NFL column: Patriots slide deeper into crisis in Frankfurt

NFL column: Patriots slide deeper into crisis in Frankfurt

The last game of the NFL’s International Series took place yesterday in Frankfurt. What was supposed to be an unforgettable home game in Germany for the New England Patriots and the entire fan base ended with a disappointed Bill Belichick and a visibly dejected Mac Jones.

By Mona Stevens and Anja Driver

The six-time Super Bowl winner is sliding further and further into crisis. Even in front of a sold-out stadium in Frankfurt, the New England Patriots couldn’t find a way to turn the tide. Must be Bill Belichick, the most successful head coach in the world NFL-History, now worried about your job? And things aren’t looking good for Mac Jones either. The Patriots’ quarterback has to take it again and again, gets little support from his O-line and his receiving squat and, on top of that, makes fatal wrong decisions, so that Belichick put him on the bench before the end of the game. It is questionable whether he will continue to be a starter for New England.

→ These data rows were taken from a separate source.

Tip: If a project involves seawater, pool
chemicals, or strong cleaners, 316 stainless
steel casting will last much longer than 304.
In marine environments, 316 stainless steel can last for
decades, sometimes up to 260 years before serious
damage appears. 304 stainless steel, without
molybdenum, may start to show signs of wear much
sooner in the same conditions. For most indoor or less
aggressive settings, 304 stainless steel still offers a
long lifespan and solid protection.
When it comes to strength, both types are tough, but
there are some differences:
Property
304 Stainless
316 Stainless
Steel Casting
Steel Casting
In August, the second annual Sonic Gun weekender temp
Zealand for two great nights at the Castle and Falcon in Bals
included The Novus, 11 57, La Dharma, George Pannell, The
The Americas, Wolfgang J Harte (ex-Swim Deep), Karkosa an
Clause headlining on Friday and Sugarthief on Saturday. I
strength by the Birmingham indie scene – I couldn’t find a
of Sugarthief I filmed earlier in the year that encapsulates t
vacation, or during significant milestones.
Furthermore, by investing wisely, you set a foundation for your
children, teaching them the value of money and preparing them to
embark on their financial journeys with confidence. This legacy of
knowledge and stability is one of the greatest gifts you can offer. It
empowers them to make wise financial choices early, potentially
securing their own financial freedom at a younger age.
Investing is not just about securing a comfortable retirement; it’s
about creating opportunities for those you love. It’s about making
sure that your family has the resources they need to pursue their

However, one thing is certain: things will continue for the NFL in Germany in the coming years. Fans can look forward to a game in Munich in 2024 and again in 2025 Frankfurt. League boss Rodger Goodell has already emphasized that he wants to further expand the cooperation with Germany.

The NFL’s group division creates extra excitement

The complex league system of the NFL differs significantly from the systems of German leagues: The league, which consists of 32 teams, is divided into two sub-leagues, each comprising 16 clubs: the AFC (American Football Conference) and the NFC (National Football Conference). At the end of a season, one representative each from the AFC and the NFC will be in the Superbowl. The two lower leagues themselves are divided into four “divisions”, within which four teams play for the first place in the group. In short, the NFL is made up of eight small groups with four teams each. The top teams in each group receive a ticket for the playoffs. In addition, the three teams from the AFC or NFC that have won the most games without ending up as group winners can advance to a round.

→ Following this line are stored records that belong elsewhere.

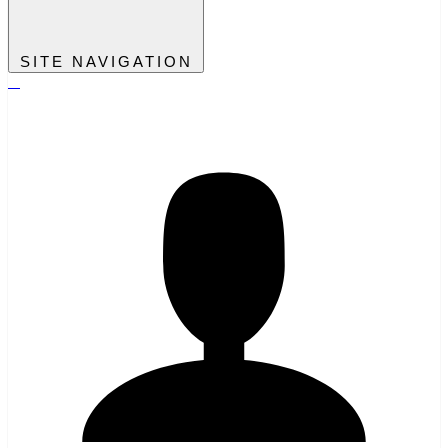
SITE NAVIGATION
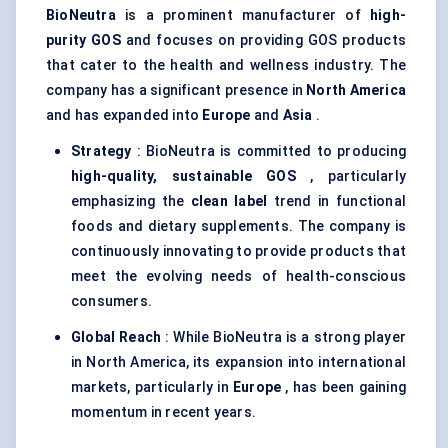
BioNeutra
is a prominent manufacturer of
high-
purity GOS
and focuses on providing GOS products
that cater to the health and wellness industry. The
company has a significant presence in
North America
and has expanded into
Europe
and
Asia
.
Strategy
: BioNeutra is committed to producing
high-quality, sustainable GOS
, particularly
emphasizing the
clean label
trend in functional
foods and dietary supplements. The company is
continuously innovating to provide products that
meet the evolving needs of health-conscious
consumers.
Global Reach
: While BioNeutra is a strong player
in North America, its expansion into international
markets, particularly in
Europe
, has been gaining
momentum in recent years.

Something unprecedented could happen this season: all teams in a division qualify for the playoffs. Currently, the Baltimore Ravens, the Cleveland Browns, the Pittsburgh Steelers and the Cincinatti Bengals (all four teams play in the AFC North) have won more games than they lost this season and are therefore still in the race for the finals.

AFC North could provide NFL premiere

Yesterday the Steelers won 23 to 19 against the Green Bay Packers, while the Bengals had to admit defeat to the Houston Texans 27:30 in the last second for their once again strong quarterback CJ Stroud. The most exciting battle, however, was between the Ravens and the Browns, who competed against each other in a direct duel. Baltimore clearly got off to a better start: On the second play of the game, safety Kyle Hamilton intercepted a pass from Browns quarterback Deshaun Watson and carried it into the end zone for a 6-0 lead, before rookie running back Keaton Mitchell made it 13 with his first touch of the ball: 0 increased. However, the Browns didn’t give up and were able to cut the score to 30:31 with a double strike in the fourth quarter before a field goal in the last second of the game ensured a surprise win for the Browns.

This confirmed what the first look at the AFC North suggested: There is no bad team and no clear favorite in this group. And that is exactly where the big advantage of the league system in the NFL lies: The division into small groups ensures, on the one hand, strong rivalries and derbies with a decades-long history and, on the other hand, exciting long-distance duels for the best record across the various divisions, without reaching the Making playoffs too dependent on group classification.